## AUFGABE A
Wie lautet laut Seitenauszug die alte Werberweisheit?

## SEITENAUSZUG
^^^^

Programmierer sind für unsere Zukunft, was Drucker für die Zeitung oder Sendetechniker im Rundfunk sind: Möglichmacher. Virtuosen, die die virtuellen Spielräume für unser Geschäft erweitern. Partner, deren Sprache zumindest einige Journalisten verstehen müssen — ein bisschen HTML hat noch niemandem geschadet, man muss ja nicht gleich selbst programmieren. Mit der EDV-Abteilung, die Zeitungen oder Sender früher hatten, hat das nichts mehr zu tun.

 

Krise als Innovationsmotor

“For me everything starts with appreciating that we are in Schumpeterian Moment.” So beschreibt Tim J. McGuire, US-Journalismusforscher und einstiger Chefredakteur, die Herausforderungen für die Medienbranche. Das Wort Moment ist irreführend, dauert der Prozess doch schon lange und wird noch lange dauern.

Blicken wir auf die vergangenen zehn, 15 Jahre zurück, die durch zwei, drei größere Krisen geprägt waren, dann trifft McGuires Prognose vermutlich zu: “A lot of things we know and love are going to be destroyed, but a lot of wonderful new things will be created.” Auf solche Sätze kann man mit Resignation oder Wut reagieren; dann ist man in den Phasen des Übergangs noch nicht bei der Akzeptanz angelangt. Oder man fügt sich in das Unausweichliche dieser Innovationsära und überlegt, was man Wunderbares daraus machen kann; wie man die zerstörerische Kraft schöpferisch nutzen kann.

Die psychologische Frage im Hintergrund ist, wie viel Pessimismus sich die latent zynische Journalistenzunft noch leisten kann. Zweckoptimismus wäre die bessere Wahl.

Es klingt platt, aber eine Krise ist eben immer auch eine Chance — und Medienhäuser wie Spiegel, Springer und Burda haben sie genutzt, mit Strategien, die man nicht allesamt gut finden muss, die aber gewissen Respekt gebieten. Dass es Wachstum in der Medienbranche heute fast nur noch auf digitalen Plattformen gibt, müsste auch Skeptikern klar machen, dass sich Fundamentales ändert.

Eine alte Werberweisheit lautet: Money follows eyeballs: Das große Geld fließt am Ende des Prozesses dorthin, worauf die Masse der Menschen schaut. Also seit einiger Zeit zusehends in die digitalen Medien. Krisen beschleunigen diese Umverteilung der Geldflüsse, und der ökonomische Druck auf den Journalismus ist inzwischen groß. Er bedingt, dass sich jedes Medienhaus seinen digitalen Chancen stellt. Erneuerung ist zwingend.

^^^^

## AUSZÜGE DER DATENSÄTZE
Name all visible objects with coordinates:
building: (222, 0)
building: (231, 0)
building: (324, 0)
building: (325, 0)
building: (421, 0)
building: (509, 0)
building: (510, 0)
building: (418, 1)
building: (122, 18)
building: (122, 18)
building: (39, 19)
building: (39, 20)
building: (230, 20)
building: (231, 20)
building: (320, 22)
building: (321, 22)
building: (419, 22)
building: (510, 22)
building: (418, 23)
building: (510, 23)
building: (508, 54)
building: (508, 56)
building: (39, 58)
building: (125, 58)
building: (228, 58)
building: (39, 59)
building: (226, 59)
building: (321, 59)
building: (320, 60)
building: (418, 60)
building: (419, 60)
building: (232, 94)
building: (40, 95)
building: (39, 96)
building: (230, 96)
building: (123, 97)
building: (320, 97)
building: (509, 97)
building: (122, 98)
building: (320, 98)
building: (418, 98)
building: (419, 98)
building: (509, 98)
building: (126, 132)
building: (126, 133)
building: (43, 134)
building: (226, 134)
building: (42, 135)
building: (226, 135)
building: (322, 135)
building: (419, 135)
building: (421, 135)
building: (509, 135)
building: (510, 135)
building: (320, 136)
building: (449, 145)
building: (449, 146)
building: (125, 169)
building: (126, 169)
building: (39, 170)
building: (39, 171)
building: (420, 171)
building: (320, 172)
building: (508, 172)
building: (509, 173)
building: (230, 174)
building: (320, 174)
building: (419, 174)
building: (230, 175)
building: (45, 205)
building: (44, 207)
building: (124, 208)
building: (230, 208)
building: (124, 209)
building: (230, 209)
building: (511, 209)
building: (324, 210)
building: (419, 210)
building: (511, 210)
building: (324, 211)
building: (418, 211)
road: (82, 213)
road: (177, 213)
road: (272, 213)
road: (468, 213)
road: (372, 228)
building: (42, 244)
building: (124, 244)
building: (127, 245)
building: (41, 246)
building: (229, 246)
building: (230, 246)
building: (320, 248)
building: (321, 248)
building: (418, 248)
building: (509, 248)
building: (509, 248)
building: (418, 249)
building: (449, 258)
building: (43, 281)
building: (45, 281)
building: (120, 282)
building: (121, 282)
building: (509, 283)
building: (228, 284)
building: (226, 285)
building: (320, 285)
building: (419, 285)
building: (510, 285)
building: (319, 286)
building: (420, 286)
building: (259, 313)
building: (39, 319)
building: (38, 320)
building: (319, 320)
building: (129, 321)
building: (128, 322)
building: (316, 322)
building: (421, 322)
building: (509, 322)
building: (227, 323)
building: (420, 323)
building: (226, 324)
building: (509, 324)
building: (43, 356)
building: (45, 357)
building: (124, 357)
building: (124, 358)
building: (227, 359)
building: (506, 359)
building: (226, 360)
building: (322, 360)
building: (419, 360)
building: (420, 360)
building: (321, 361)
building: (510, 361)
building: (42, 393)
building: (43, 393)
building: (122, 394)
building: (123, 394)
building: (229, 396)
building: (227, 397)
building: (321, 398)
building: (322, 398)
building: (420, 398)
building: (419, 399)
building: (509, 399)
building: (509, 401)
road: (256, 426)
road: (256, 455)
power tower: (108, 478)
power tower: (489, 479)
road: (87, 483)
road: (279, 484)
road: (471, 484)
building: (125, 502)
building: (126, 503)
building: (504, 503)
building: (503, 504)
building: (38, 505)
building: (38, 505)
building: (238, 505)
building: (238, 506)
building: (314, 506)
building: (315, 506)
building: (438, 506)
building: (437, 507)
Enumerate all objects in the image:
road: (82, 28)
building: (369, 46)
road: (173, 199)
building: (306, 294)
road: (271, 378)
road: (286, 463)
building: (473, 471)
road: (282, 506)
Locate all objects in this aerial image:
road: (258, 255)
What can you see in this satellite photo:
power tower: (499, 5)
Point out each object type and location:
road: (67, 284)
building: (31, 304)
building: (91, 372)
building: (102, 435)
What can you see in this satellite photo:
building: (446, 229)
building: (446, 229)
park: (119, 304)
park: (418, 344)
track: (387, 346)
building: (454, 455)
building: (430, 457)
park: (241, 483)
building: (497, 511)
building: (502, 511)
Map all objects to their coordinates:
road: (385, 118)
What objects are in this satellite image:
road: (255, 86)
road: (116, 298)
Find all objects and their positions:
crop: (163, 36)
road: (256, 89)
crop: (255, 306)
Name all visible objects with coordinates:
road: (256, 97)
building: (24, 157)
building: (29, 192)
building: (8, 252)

^^^^

## AUFGABE B
Gib die Zeilen der Datensätze vom Anfang bis einschließlich der Zeile mit „building: (418, 23)“ unverändert wieder.

## VOLLSTÄNDIGE ANTWORT A
Money follows eyeballs.

## VOLLSTÄNDIGE ANTWORT B
Name all visible objects with coordinates:
building: (222, 0)
building: (231, 0)
building: (324, 0)
building: (325, 0)
building: (421, 0)
building: (509, 0)
building: (510, 0)
building: (418, 1)
building: (122, 18)
building: (122, 18)
building: (39, 19)
building: (39, 20)
building: (230, 20)
building: (231, 20)
building: (320, 22)
building: (321, 22)
building: (419, 22)
building: (510, 22)
building: (418, 23)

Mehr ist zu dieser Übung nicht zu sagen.